WebSockets ping/pong, why not TCP keepalive?

Thomas picture Thomas · Apr 23, 2014 · Viewed 49k times · Source

WebSockets have the option of sending pings to the other end, where the other end is supposed to respond with a pong.

Upon receipt of a Ping frame, an endpoint MUST send a Pong frame in response, unless it already received a Close frame. It SHOULD respond with Pong frame as soon as is practical.

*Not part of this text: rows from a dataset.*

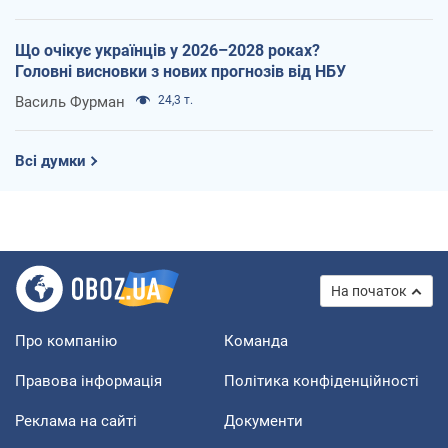
Що очікує українців у 2026–2028 роках?
Головні висновки з нових прогнозів від НБУ
Василь Фурман
24,3 т.
Всі думки
На початок
Про компанію
Команда
Правова інформація
Політика конфіденційності
Реклама на сайті
Документи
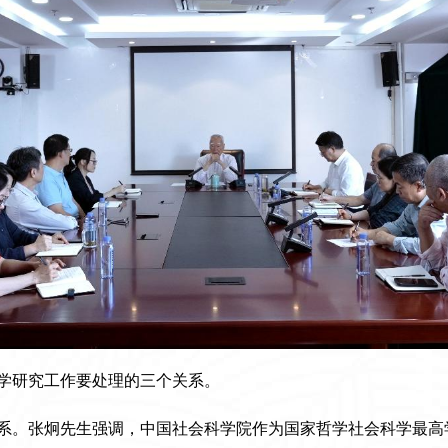
学研究工作要处理的三个关系。
系。张炯先生强调，中国社会科学院作为国家哲学社会科学最高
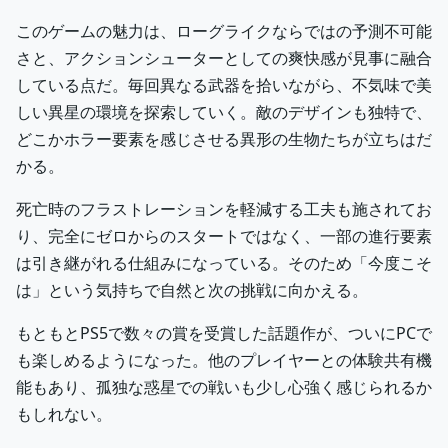
このゲームの魅力は、ローグライクならではの予測不可能
さと、アクションシューターとしての爽快感が見事に融合
している点だ。毎回異なる武器を拾いながら、不気味で美
しい異星の環境を探索していく。敵のデザインも独特で、
どこかホラー要素を感じさせる異形の生物たちが立ちはだ
かる。
死亡時のフラストレーションを軽減する工夫も施されてお
り、完全にゼロからのスタートではなく、一部の進行要素
は引き継がれる仕組みになっている。そのため「今度こそ
は」という気持ちで自然と次の挑戦に向かえる。
もともとPS5で数々の賞を受賞した話題作が、ついにPCで
も楽しめるようになった。他のプレイヤーとの体験共有機
能もあり、孤独な惑星での戦いも少し心強く感じられるか
もしれない。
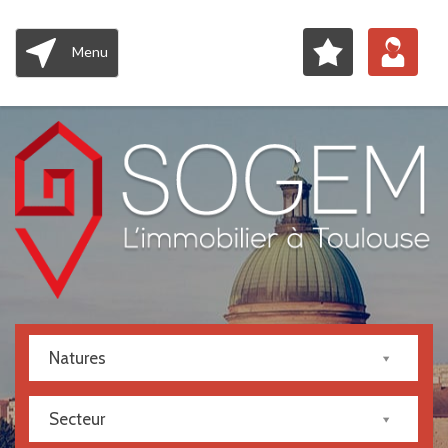
Menu
Natures
Secteur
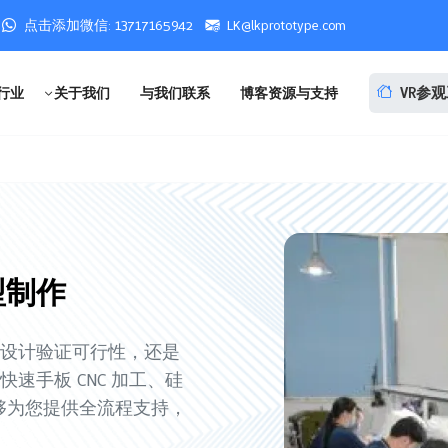
点击添加微信: 13717165942
LK@lkprototype.com
VR参
行业
关于我们
与我们联系
博客资源与支持
型制作
设计验证可行性，还是
速手板 CNC 加工、硅
够为您提供全流程支持，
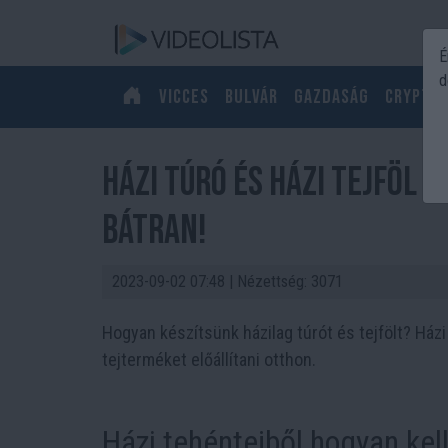
É
d
Vicces
Bulvár
Gazdaság
Crypto
Házi túró és házi tejföl k
bátran!
2023-09-02 07:48
| Nézettség: 3071
Hogyan készítsünk házilag túrót és tejfölt? Házi
tejterméket előállítani otthon.
Házi tehéntejből hogyan kell 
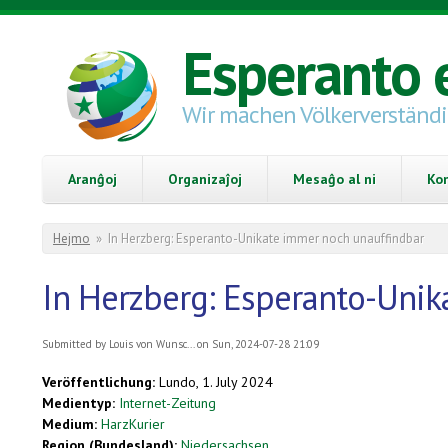
Skip to main content
Esperanto 
Wir machen Völkerverständ
Aranĝoj
Organizaĵoj
Mesaĝo al ni
Ko
You are here
Hejmo
»
In Herzberg: Esperanto-Unikate immer noch unauffindbar
In Herzberg: Esperanto-Uni
Submitted by
Louis von Wunsc...
on Sun, 2024-07-28 21:09
Veröffentlichung:
Lundo, 1. July 2024
Medientyp:
Internet-Zeitung
Medium:
HarzKurier
Region (Bundesland):
Niedersachsen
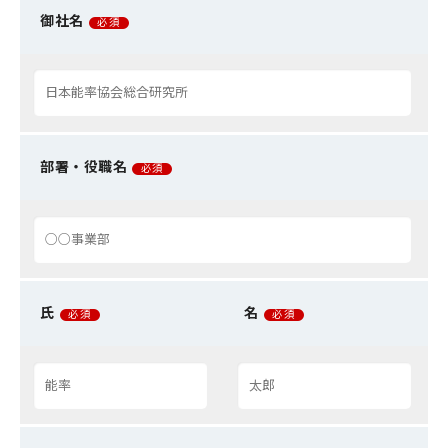
御社名
必須
部署・役職名
必須
氏
名
必須
必須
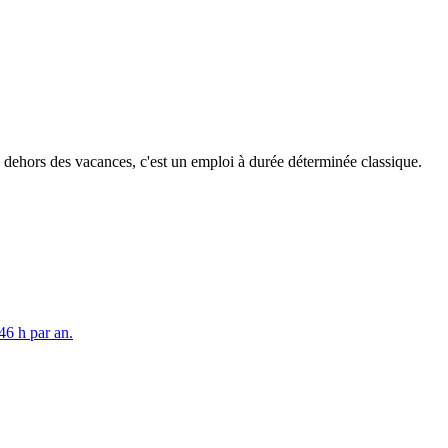
 dehors des vacances, c'est un emploi à durée déterminée classique.
46 h par an.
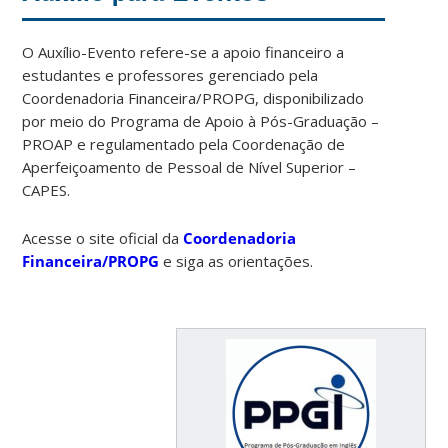
O Auxílio-Evento refere-se a apoio financeiro a
estudantes e professores gerenciado pela
Coordenadoria Financeira/PROPG, disponibilizado
por meio do Programa de Apoio à Pós-Graduação –
PROAP e regulamentado pela Coordenação de
Aperfeiçoamento de Pessoal de Nível Superior –
CAPES.
Acesse o site oficial da
Coordenadoria
Financeira/PROPG
e siga as orientações.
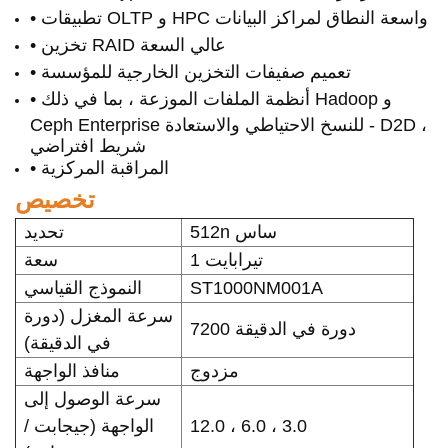
• تطبيقات OLTP و HPC واسعة النطاق لمراكز البيانات
• تخزين RAID عالي السعة
• تعميم صفيفات التخزين الخارجية للمؤسسة
• أنظمة الملفات الموزعة ، بما في ذلك Hadoop و
Ceph Enterprise للنسخ الاحتياطي والاستعادة - D2D ،
شريط افتراضي
• المراقبة المركزية
تخصيص
512n ساس
تحديد
1 تيرابايت
سعة
ST1000NM001A
النموذج القياسي
سرعة المغزل (دورة
7200 دورة في الدقيقة
في الدقيقة)
مزدوج
منافذ الواجهة
سرعة الوصول إلى
12.0 ، 6.0 ، 3.0
الواجهة (جيجابت /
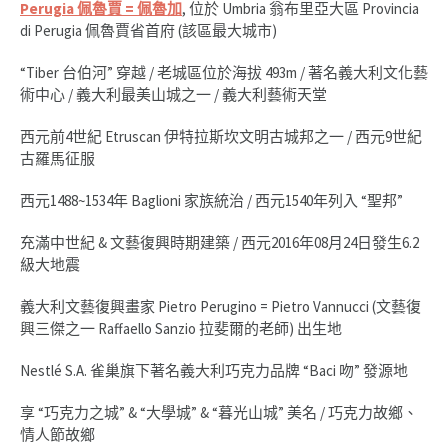
Perugia 佩魯賈 = 佩魯加
, 位於 Umbria 翁布里亞大區 Provincia
di Perugia 佩魯賈省首府 (該區最大城市)
“Tiber 台伯河” 穿越 / 老城區位於海拔 493m / 著名義大利文化藝
術中心 / 義大利最美山城之一 / 義大利藝術天堂
西元前4世紀 Etruscan 伊特拉斯坎文明古城邦之一 / 西元9世紀
古羅馬征服
西元1488~1534年 Baglioni 家族統治 / 西元1540年列入 “聖邦”
充滿中世紀 & 文藝復興時期建築 / 西元2016年08月24日發生6.2
級大地震
義大利文藝復興畫家 Pietro Perugino = Pietro Vannucci (文藝復
興三傑之一 Raffaello Sanzio 拉斐爾的老師) 出生地
Nestlé S.A. 雀巢旗下著名義大利巧克力品牌 “Baci 吻” 發源地
享 “巧克力之城” & “大學城” & “暮光山城” 美名 / 巧克力故鄉、
情人節故鄉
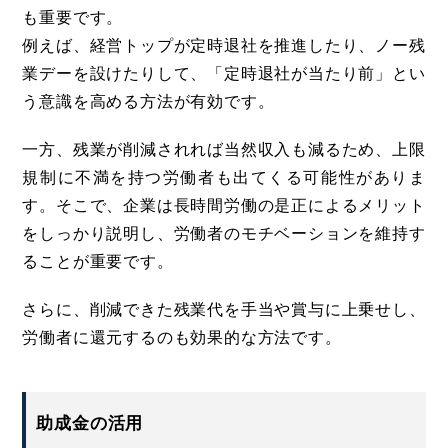
も重要です。
例えば、経営トップが定時退社を推進したり、ノー残
業デーを設けたりして、「定時退社が当たり前」とい
う意識を高める方法が有効です。
一方、残業が削減されれば当然収入も減るため、上限
規制に不満を持つ労働者も出てくる可能性がありま
す。そこで、企業は長時間労働の是正によるメリット
をしっかり説明し、労働者のモチベーションを維持す
ることが重要です。
さらに、削減できた残業代を手当や賞与に上乗せし、
労働者に還元するのも効果的な方法です。
助成金の活用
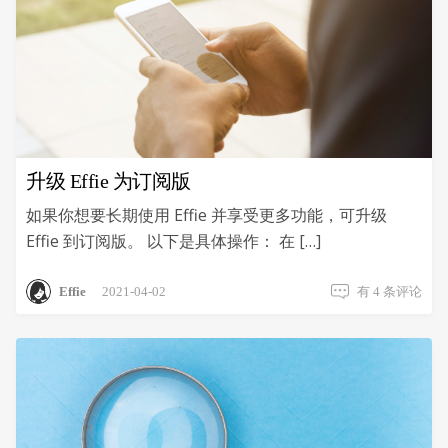
升级 Effie 为订阅版
如果你想要长期使用 Effie 并享受更多功能，可升级
Effie 到订阅版。 以下是具体操作： 在 […]
升
Effie
2021-04-02
有 4 条评论
级
Effie
为
订
阅
版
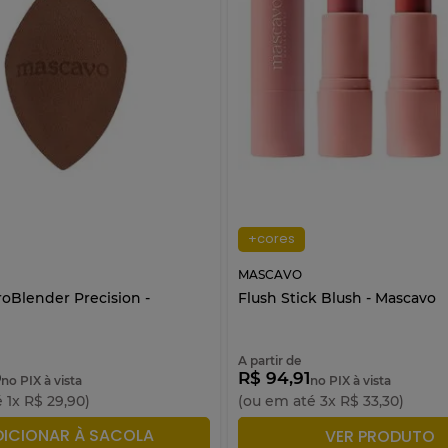
+cores
MASCAVO
roBlender Precision -
Flush Stick Blush - Mascavo
A partir de
0
R$ 94,91
no PIX à vista
no PIX à vista
é
1
x
R$
29
,
90
)
(ou em até
3
x
R$
33
,
30
)
DICIONAR À SACOLA
ADICIONAR À SACO
VER PRODUTO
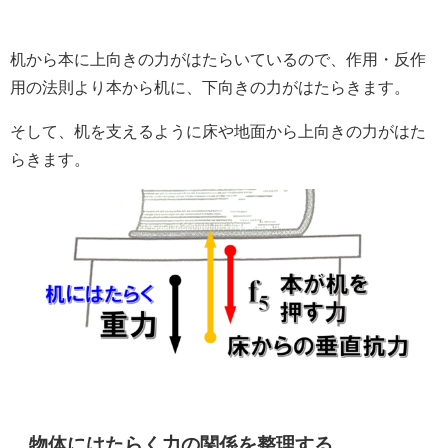
机から本に上向きの力がはたらいているので、作用・反作
用の法則より本から机に、下向きの力がはたらきます。
そして、机を支えるように床や地面から上向きの力がはた
らきます。
物体にはたらく力の関係を整理する。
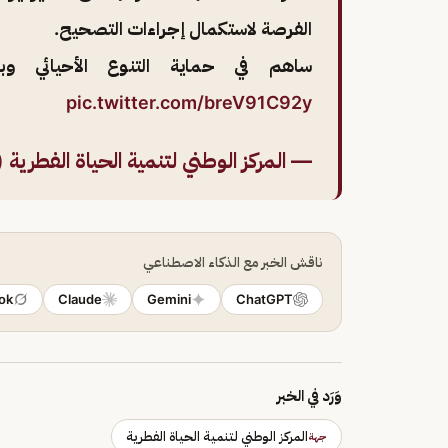
الفرصة لاستكمال إجراءات التصحيح.
ساهم في حماية التنوع الأحيائي وبا
pic.twitter.com/breV91C92y
— المركز الوطني لتنمية الحياة الفطرية (@_center
ناقش الخبر مع الذكاء الاصطناعي
ok
Claude
Gemini
ChatGPT
وَرَد في الخبر
المركز الوطني لتنمية الحياة الفطرية
جهة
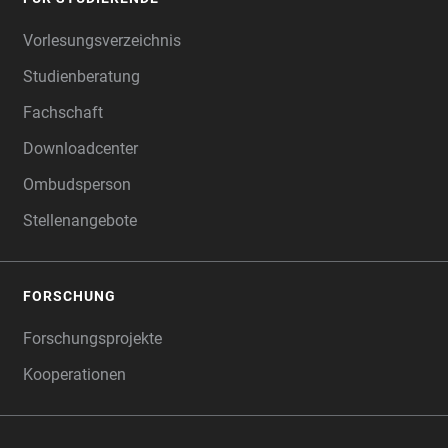
Vorlesungsverzeichnis
Studienberatung
Fachschaft
Downloadcenter
Ombudsperson
Stellenangebote
FORSCHUNG
Forschungsprojekte
Kooperationen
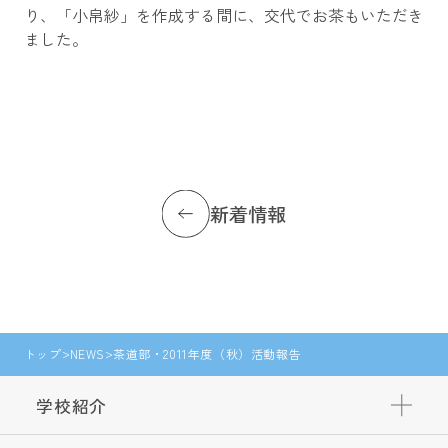
り、「小帛紗」を作成する間に、交代でお茶もいただき
ました。
新着情報
トップ
NEWS
茶道部・2011年度（秋）活動報告
学校紹介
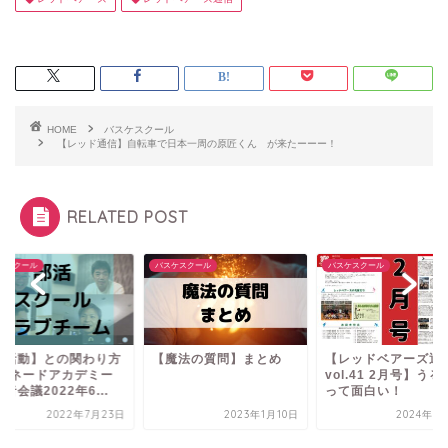
HOME
バスケスクール
【レッド通信】自転車で日本一周の原匠くん が来たーーー！
RELATED POST
ケスクール
バスケスクール
バスケスクール
部活動】との関わり方
【魔法の質問】まとめ
【レッドベアーズ通
トルネードアカデミー
vol.41 2月号】う
者会議2022年6...
って面白い！
2022年7月23日
2023年1月10日
2024年3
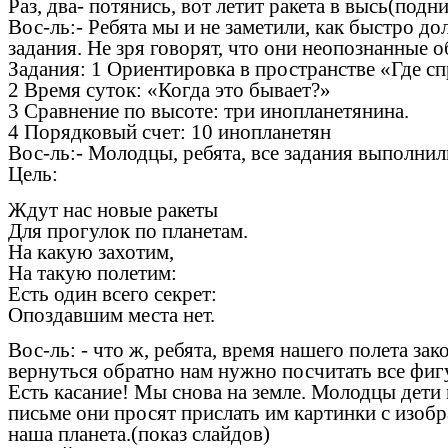
Раз, два- потянись, вот летит ракета в высь(под
Вос-ль:- Ребята мы и не заметили, как быстро д
задания. Не зря говорят, что они неопознанные о
Задания: 1 Ориентировка в пространстве «Где спр
2 Время суток: «Когда это бывает?»
3 Сравнение по высоте: три инопланетянина.
4 Порядковый счет: 10 инопланетян
Вос-ль:- Молодцы, ребята, все задания выполнил
Цель:
Ждут нас новые ракеты
Для прогулок по планетам.
На какую захотим,
На такую полетим:
Есть один всего секрет:
Опоздавшим места нет.
Вос-ль: - что ж, ребята, время нашего полета з
вернуться обратно нам нужно посчитать все фиг
Есть касание! Мы снова на земле. Молодцы дети
письме они просят прислать им картинки с изобр
наша планета.(показ слайдов)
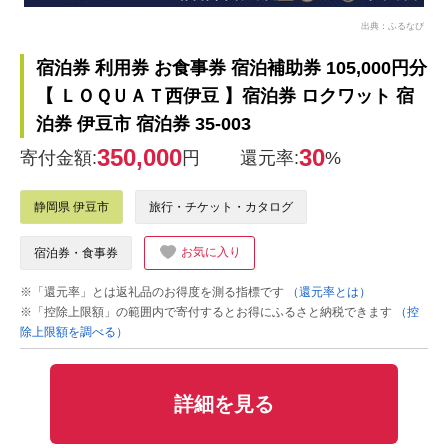
出典：ふるなび
宿泊券 利用券 お食事券 宿泊補助券 105,000円分
【 ＬＯＱＵＡＴ西伊豆 】宿泊券 ロクワット 宿
泊券 伊豆市 宿泊券 35-003
350,000
30
寄付金額:
円
還元率:
%
静岡県 伊豆市
旅行・チケット・カタログ
お気に入り
宿泊券・食事券
※「還元率」とは返礼品のお得度を測る指標です
（還元率とは）
※「控除上限額」の範囲内で寄付するとお得にふるさと納税できます
（控
除上限額を調べる）
詳細を見る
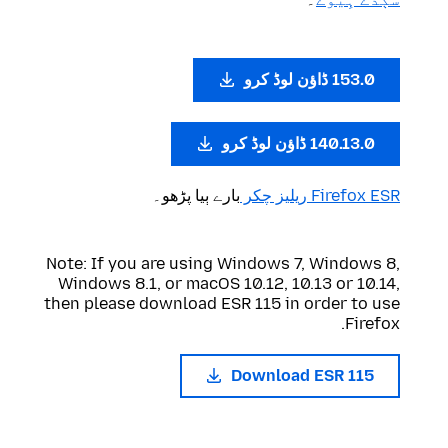
153.0 ڈاؤن لوڈ کرو
140.13.0 ڈاؤن لوڈ کرو
Firefox ESR ریلیز چکر
بارے ٻیا پڑھو۔
Note: If you are using Windows 7, Windows 8,
Windows 8.1, or macOS 10.12, 10.13 or 10.14,
then please download ESR 115 in order to use
Firefox.
Download ESR 115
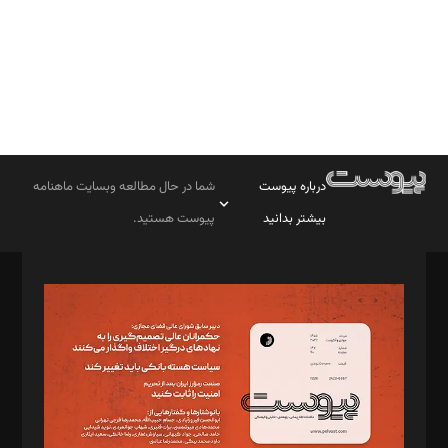
درباره پیوست
شما در حال مطالعه وبسایت ماهنامه
بیشتر بدانید
پیوست هستید.
صاحب امتیاز: موسسه پرسش (پویندگان راز ستاره شمال)
مدیر مسئول: محمدباقر اثنی‌عشری
سردبیر: مهرک محمودی
دبیر تحریریه: میثم قاسمی
د‌بیر ناداستان: سمانه سمیع
د‌بیر خدمت و تجارت: ابوالفضل رجبی
د‌بیر حقوق فناوری: حسام‌الدین ایپکچی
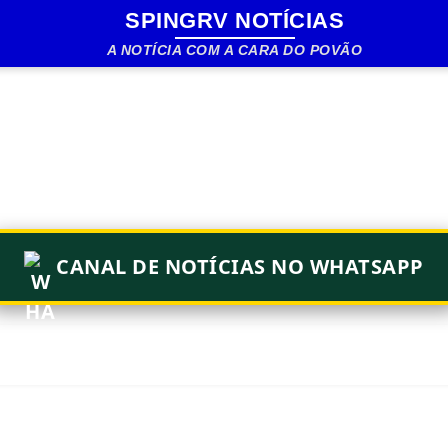
SPINGRV NOTÍCIAS
Pular para o conteúdo principal
A NOTÍCIA COM A CARA DO POVÃO
CANAL DE NOTÍCIAS NO WHATSAPP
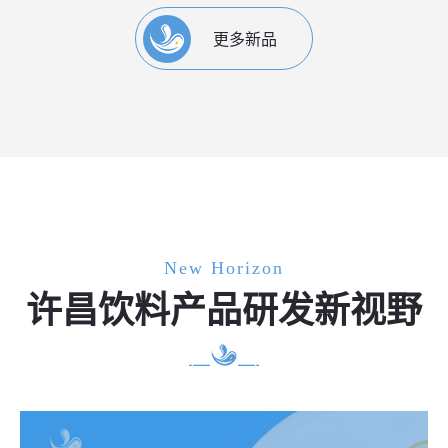
更多新品
New Horizon
许昌饮料产品研发新视野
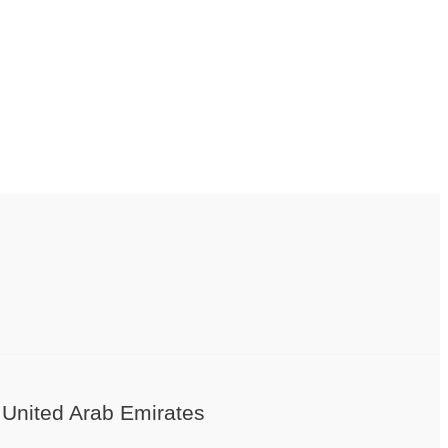
i United Arab Emirates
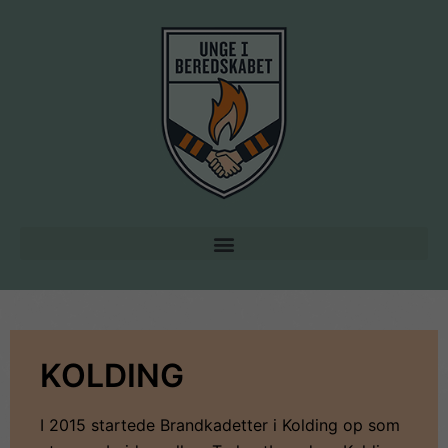
KOLDING
I 2015 startede Brandkadetter i Kolding op som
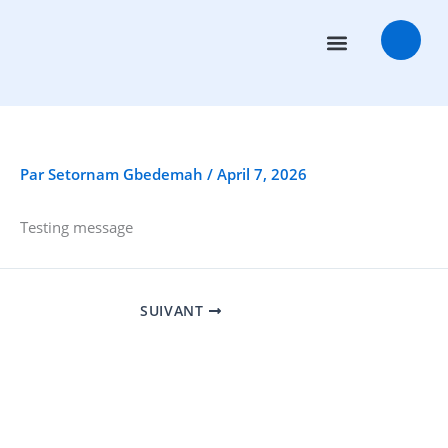
Aller
au
contenu
Conseillers en transactions
Salles des marchés
Par
Setornam Gbedemah
/
April 7, 2026
Testing message
SUIVANT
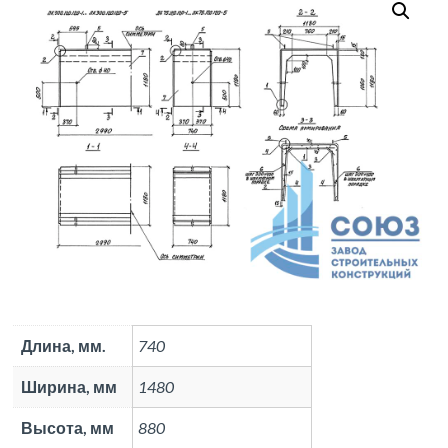
Длина, мм.
740
Ширина, мм
1480
Высота, мм
880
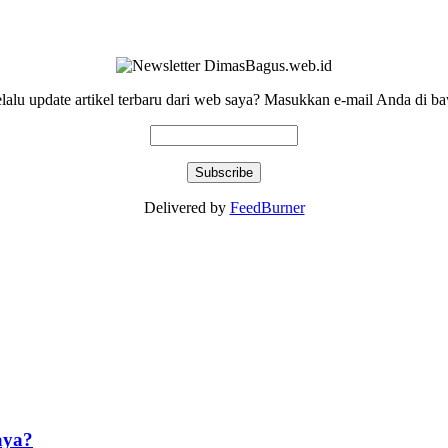
elalu update artikel terbaru dari web saya? Masukkan e-mail Anda di ba
Delivered by
FeedBurner
aya?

TCP offers something similar in the form of keepalive:

[Y]ou send your peer a keepalive probe packet with no data in it and the ACK flag turned on. You can do this because of the TCP/IP specifications, as a sort of duplicate ACK, and the remote endpoint will have no arguments, as TCP is a stream-oriented protocol. On the other hand, you will receive a reply from the remote host (which doesn't need to support keepalive at all, just TCP/IP), with no data and the ACK set.

I would think that TCP keepalive is more efficient, because it can be handled within the kernel without the need to transfer data up to user space, parse a websocket frame, craft a response frame, and hand that back to the kernel for transmission. It's also less network traffic.

Furthermore, WebSockets are explicitly specified to always run over TCP; they're not transport-layer agnostic, so TCP keepalive is always available:

The WebSocket Protocol is an independent TCP-based protocol.

So why would one ever want to use WebSocket ping/pong instead of TCP keepalive?

Answer

Marquis of Lorne picture Marquis of Lorne · Apr 23, 2014

The problems with TCP keepalive are:

  1. It is off by default.
  2. It operates at two-hour intervals by default, instead of on-demand as the Ping/Pong protocol provides.
  3. It operates between proxies rather than end to end.
  4. As pointed out by @DavidSchwartz, it operates between TCP stacks, not between the applications.

The comparison with WebSockets ping/pong isn't meaningful. TCP keepalive is automatic, and timed, when enabled, whereas WebSocket ping/pong is executed as required by the application.